+++ Extrait proposé +++
J’arrive à point nommé, car je n’avais vu ce dispositif. Nous avons longuement discuté de la loi Hoguet et des sanctions afférentes aux agents immobiliers dans le cadre de la discussion sur la loi ALUR. C’est pourquoi je m’étonne que, quelques mois après avoir légiféré sur le sujet, notamment sur la manière dont on pouvait encadrer cette profession, et après avoir réformé cette loi importante qu’est la loi de 1970, nous puissions revenir sur des dispositions qui avaient été largement débattues dans cette assemblée.
Il est important que nous conservions une certaine constance au fil de nos débats. La réforme de la loi Hoguet nous a beaucoup occupés avant que ne se dessine un consensus avec les professionnels de l’immobilier, dont les instances représentatives les plus importantes et les plus reconnues souhaitaient aller vers une moralisation de la profession. Je ne voudrais pas nous voir baisser la garde sur ce sujet.
Il ne s’agit pas du seul point que nous serions conduits à changer dans des lois examinées et votées par le Parlement il y a quelques mois, notamment dans la loi ALUR. Il s’agit d’une excellente disposition de simplification qui rétablit de l’égalité, du pragmatisme et du bon sens. Elle mériterait d’être adoptée, et le groupe UMP votera cet amendement.
+++
**Travail demandé**
Recopiez intégralement l'extrait sur la loi Hoguet, sans rien y changer. Le matériel n'a aucun rôle dans cet exercice.
+++ Matériel fourni +++
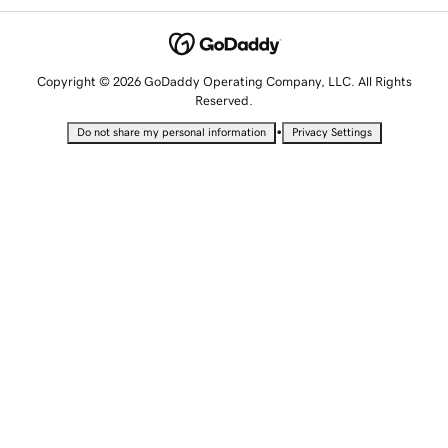
Copyright © 2026 GoDaddy Operating Company, LLC. All Rights
Reserved.
•
Do not share my personal information
Privacy Settings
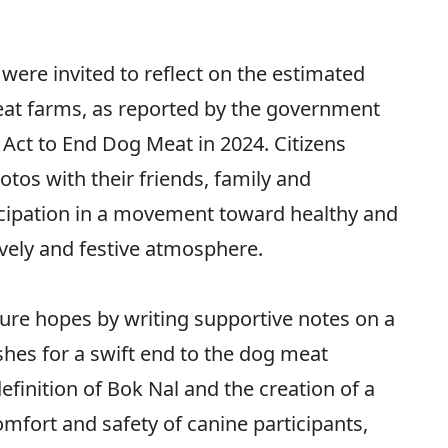
were invited to reflect on the estimated
t farms, as reported by the government
 Act to End Dog Meat in 2024. Citizens
tos with their friends, family and
cipation in a movement toward healthy and
vely and festive atmosphere.
ture hopes by writing supportive notes on a
shes for a swift end to the dog meat
finition of Bok Nal and the creation of a
omfort and safety of canine participants,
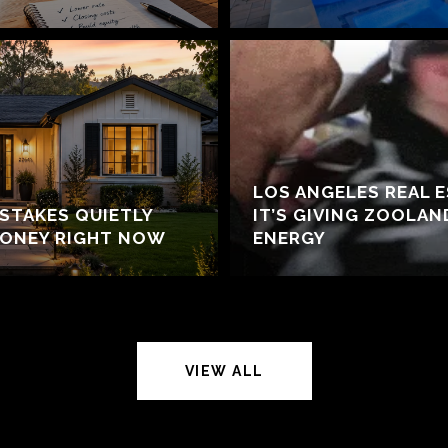
LOS ANGELES REAL 
ISTAKES QUIETLY
IT’S GIVING ZOOLA
MONEY RIGHT NOW
ENERGY
VIEW ALL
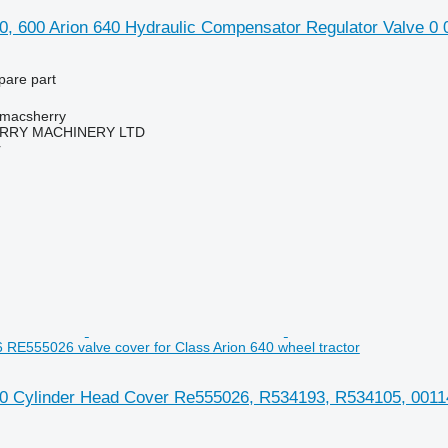
0, 600 Arion 640 Hydraulic Compensator Regulator Valve 0 
pare part
tmacsherry
RY MACHINERY LTD
r
RE555026 valve cover for Class Arion 640 wheel tractor
40 Cylinder Head Cover Re555026, R534193, R534105, 00114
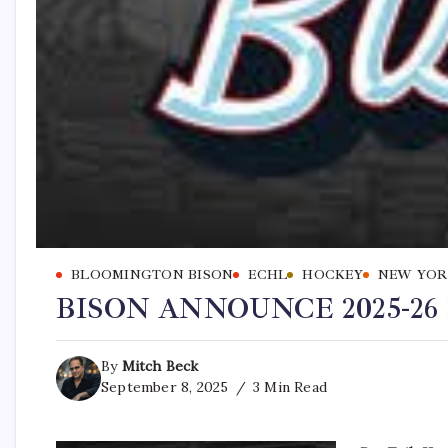
BLOOMINGTON BISON
ECHL
HOCKEY
NEW YOR
BISON ANNOUNCE 2025-2
By
Mitch Beck
September 8, 2025
3 Min Read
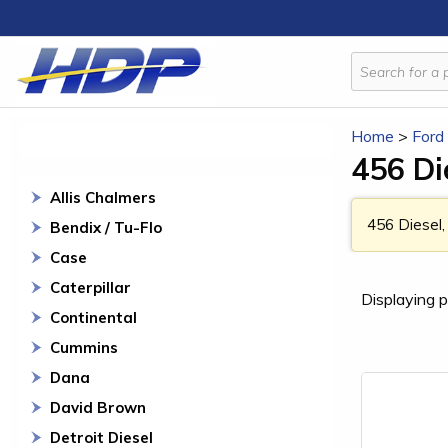
Home
>
Ford
456 Di
Allis Chalmers
456 Diesel,
Bendix / Tu-Flo
Case
Caterpillar
Displaying p
Continental
Cummins
Dana
David Brown
Detroit Diesel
+++
**Corrigé**
J’arrive à point nommé, car je n’avais vu ce dispositif. Nous avons longuement discuté de la loi Hoguet et des sanctions afférentes aux agents immobiliers dans le cadre de la discussion sur la loi ALUR. C’est pourquoi je m’étonne que, quelques mois après avoir légiféré sur le sujet, notamment sur la manière dont on pouvait encadrer cette profession, et après avoir réformé cette loi importante qu’est la loi de 1970, nous puissions revenir sur des dispositions qui avaient été largement débattues dans cette assemblée.
Il est important que nous conservions une certaine constance au fil de nos débats. La réforme de la loi Hoguet nous a beaucoup occupés avant que ne se dessine un consensus avec les professionnels de l’immobilier, dont les instances représentatives les plus importantes et les plus reconnues souhaitaient aller vers une moralisation de la profession. Je ne voudrais pas nous voir baisser la garde sur ce sujet.
Il ne s’agit pas du seul point que nous serions conduits à changer dans des lois examinées et votées par le Parlement il y a quelques mois, notamment dans la loi ALUR. Il s’agit d’une excellente disposition de simplification qui rétablit de l’égalité, du pragmatisme et du bon sens. Elle mériterait d’être adoptée, et le groupe UMP votera cet amendement.